Top of DATA EXCERPTS

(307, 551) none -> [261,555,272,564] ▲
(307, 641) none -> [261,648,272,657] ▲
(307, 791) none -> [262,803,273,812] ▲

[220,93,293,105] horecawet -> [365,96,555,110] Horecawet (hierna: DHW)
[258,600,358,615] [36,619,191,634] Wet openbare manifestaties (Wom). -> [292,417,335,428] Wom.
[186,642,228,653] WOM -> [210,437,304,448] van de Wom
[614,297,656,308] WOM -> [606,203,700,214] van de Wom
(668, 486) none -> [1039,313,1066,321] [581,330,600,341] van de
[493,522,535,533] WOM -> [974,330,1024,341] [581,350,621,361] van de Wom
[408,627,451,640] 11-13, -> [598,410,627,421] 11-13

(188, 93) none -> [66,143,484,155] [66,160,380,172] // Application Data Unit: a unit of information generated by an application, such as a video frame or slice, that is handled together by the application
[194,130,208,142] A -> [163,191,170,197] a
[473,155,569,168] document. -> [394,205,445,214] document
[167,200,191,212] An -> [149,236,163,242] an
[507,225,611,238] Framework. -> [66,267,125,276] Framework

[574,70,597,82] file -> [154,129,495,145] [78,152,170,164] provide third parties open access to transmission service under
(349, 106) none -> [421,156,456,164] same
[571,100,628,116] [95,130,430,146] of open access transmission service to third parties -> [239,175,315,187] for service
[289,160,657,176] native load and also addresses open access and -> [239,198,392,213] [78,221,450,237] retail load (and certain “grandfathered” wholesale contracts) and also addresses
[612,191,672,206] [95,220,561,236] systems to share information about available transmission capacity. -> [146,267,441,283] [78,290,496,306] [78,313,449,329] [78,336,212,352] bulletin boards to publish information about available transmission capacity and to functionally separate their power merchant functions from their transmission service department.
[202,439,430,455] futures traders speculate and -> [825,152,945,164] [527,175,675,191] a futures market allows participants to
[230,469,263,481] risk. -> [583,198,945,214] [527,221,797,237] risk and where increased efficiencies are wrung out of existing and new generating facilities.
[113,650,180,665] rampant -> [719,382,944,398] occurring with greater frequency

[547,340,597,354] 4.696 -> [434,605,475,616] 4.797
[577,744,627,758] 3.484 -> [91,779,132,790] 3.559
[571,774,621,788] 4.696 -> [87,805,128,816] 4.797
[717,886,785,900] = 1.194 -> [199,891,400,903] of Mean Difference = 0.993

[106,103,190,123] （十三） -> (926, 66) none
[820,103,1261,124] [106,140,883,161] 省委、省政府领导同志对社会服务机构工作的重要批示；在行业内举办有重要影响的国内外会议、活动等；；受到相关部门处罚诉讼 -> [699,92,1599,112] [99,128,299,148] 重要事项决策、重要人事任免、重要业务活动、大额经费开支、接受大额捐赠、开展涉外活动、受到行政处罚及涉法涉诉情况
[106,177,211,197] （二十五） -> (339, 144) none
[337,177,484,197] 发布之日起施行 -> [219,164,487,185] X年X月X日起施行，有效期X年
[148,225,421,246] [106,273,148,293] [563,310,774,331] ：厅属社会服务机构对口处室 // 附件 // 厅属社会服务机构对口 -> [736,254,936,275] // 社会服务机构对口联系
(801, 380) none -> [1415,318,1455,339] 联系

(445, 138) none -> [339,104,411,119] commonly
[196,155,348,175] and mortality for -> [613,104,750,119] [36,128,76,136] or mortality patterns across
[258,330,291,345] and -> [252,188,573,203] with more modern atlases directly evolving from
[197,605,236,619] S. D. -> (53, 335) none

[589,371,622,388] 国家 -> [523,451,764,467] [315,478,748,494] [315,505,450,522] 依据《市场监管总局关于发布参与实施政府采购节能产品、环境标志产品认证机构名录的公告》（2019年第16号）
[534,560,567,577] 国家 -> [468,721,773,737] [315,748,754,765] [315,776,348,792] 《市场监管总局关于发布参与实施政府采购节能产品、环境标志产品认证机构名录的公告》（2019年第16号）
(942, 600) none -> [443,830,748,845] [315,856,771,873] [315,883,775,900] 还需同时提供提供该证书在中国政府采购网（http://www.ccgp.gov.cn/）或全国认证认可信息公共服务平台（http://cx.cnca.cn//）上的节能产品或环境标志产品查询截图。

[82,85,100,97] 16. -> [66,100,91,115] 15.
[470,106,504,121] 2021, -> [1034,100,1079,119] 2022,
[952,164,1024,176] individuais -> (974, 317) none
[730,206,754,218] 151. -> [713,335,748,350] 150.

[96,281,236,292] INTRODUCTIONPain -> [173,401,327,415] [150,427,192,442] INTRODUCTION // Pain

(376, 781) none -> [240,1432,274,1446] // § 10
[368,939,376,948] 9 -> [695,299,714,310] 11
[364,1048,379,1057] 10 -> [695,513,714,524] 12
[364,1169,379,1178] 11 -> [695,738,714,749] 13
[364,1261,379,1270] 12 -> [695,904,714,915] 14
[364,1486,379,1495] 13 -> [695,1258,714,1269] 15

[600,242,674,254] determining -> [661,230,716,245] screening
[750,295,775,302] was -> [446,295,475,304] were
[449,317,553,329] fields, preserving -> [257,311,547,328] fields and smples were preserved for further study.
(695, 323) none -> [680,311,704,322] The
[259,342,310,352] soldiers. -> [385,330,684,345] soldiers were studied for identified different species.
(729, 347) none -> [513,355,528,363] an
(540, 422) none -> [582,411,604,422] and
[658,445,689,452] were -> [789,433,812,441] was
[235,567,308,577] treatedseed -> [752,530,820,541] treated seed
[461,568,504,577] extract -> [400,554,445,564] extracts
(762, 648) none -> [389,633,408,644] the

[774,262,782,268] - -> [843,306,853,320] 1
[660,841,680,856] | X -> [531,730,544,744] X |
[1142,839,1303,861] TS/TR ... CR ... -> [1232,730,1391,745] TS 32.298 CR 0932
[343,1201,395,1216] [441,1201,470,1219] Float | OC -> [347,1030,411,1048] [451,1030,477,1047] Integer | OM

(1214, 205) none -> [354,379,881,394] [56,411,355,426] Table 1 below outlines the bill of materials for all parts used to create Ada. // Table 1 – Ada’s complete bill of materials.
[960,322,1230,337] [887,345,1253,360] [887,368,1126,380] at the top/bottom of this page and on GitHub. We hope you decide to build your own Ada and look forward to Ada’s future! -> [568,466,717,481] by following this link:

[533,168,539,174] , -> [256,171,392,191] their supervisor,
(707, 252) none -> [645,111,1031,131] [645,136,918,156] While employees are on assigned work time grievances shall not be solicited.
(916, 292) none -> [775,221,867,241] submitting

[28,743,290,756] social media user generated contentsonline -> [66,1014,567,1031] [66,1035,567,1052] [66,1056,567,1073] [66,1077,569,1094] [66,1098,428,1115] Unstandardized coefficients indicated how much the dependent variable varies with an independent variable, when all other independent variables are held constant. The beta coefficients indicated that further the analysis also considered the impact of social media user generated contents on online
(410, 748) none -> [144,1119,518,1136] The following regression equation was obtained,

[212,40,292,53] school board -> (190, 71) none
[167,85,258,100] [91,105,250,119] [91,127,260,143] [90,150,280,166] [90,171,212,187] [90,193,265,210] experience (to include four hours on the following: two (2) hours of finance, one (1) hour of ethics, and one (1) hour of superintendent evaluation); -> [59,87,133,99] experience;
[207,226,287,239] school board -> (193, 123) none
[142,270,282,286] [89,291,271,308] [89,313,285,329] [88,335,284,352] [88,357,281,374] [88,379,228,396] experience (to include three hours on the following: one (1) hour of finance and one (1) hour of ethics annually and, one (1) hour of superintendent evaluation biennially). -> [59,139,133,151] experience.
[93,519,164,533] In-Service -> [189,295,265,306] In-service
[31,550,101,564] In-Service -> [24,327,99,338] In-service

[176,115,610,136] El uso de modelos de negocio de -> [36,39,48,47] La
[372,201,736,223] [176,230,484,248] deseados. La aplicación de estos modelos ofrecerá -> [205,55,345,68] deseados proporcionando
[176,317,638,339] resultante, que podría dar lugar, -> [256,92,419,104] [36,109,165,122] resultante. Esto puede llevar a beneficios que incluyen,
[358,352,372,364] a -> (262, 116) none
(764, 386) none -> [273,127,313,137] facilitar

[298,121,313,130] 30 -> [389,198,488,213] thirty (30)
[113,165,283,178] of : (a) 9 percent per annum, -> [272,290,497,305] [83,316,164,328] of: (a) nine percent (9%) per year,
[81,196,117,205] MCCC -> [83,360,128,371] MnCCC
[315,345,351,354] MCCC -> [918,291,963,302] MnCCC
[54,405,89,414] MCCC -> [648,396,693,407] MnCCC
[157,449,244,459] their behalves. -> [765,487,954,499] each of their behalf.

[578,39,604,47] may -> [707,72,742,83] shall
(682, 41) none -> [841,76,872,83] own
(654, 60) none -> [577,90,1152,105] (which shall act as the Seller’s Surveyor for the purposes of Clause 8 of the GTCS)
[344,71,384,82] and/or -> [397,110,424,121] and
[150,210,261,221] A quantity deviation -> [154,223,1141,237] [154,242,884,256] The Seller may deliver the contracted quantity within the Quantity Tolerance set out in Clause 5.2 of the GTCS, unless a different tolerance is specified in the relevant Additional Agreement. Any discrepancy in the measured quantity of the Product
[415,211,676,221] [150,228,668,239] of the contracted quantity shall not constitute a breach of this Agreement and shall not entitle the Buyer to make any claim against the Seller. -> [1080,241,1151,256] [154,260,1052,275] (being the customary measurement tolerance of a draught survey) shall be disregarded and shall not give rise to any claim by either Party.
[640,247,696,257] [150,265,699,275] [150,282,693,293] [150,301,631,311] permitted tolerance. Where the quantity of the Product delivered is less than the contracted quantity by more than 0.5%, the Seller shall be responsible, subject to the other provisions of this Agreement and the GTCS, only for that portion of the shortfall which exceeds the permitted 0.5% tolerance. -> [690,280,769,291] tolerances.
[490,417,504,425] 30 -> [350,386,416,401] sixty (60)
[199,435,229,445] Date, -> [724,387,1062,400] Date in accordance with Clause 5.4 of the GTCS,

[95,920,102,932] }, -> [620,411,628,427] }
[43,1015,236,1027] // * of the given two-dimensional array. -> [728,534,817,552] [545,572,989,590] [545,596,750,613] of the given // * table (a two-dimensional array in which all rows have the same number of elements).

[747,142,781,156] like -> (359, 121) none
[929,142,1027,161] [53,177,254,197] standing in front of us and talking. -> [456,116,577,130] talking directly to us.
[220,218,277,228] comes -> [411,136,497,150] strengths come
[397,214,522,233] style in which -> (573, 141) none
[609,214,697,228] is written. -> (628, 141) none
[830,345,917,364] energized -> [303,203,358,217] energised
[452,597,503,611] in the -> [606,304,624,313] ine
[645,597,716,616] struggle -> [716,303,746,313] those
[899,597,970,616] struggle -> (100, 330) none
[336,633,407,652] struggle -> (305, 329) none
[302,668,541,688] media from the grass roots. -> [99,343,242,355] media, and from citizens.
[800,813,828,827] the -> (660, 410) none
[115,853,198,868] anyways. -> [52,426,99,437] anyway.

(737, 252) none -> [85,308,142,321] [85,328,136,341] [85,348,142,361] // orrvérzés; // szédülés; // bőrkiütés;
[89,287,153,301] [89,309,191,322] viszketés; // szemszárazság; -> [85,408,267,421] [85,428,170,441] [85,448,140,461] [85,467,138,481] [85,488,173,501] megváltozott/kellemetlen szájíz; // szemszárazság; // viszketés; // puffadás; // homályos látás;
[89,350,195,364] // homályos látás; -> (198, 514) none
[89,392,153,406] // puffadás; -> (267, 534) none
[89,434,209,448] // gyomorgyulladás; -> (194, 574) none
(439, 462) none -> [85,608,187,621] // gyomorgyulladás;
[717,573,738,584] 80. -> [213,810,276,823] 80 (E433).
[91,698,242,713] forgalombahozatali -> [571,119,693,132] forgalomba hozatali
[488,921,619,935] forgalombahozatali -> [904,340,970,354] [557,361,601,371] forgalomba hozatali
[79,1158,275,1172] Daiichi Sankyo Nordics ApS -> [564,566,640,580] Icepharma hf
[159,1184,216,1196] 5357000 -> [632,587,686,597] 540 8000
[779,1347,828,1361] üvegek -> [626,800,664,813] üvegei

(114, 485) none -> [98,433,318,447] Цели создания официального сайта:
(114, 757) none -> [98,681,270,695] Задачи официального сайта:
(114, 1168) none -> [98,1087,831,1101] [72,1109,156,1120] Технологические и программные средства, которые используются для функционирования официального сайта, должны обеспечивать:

Bottom of DATA EXCERPTS

Of all the entries above, output exactly the lines between the one holding "[577,744,627,758] 3.484 ->" and the one holding "[106,177,211,197] （二十五） -> (339, 144) none", inclusive.

▶ _ANSWER TO THIS TASK_:
[577,744,627,758] 3.484 -> [91,779,132,790] 3.559
[571,774,621,788] 4.696 -> [87,805,128,816] 4.797
[717,886,785,900] = 1.194 -> [199,891,400,903] of Mean Difference = 0.993

[106,103,190,123] （十三） -> (926, 66) none
[820,103,1261,124] [106,140,883,161] 省委、省政府领导同志对社会服务机构工作的重要批示；在行业内举办有重要影响的国内外会议、活动等；；受到相关部门处罚诉讼 -> [699,92,1599,112] [99,128,299,148] 重要事项决策、重要人事任免、重要业务活动、大额经费开支、接受大额捐赠、开展涉外活动、受到行政处罚及涉法涉诉情况
[106,177,211,197] （二十五） -> (339, 144) none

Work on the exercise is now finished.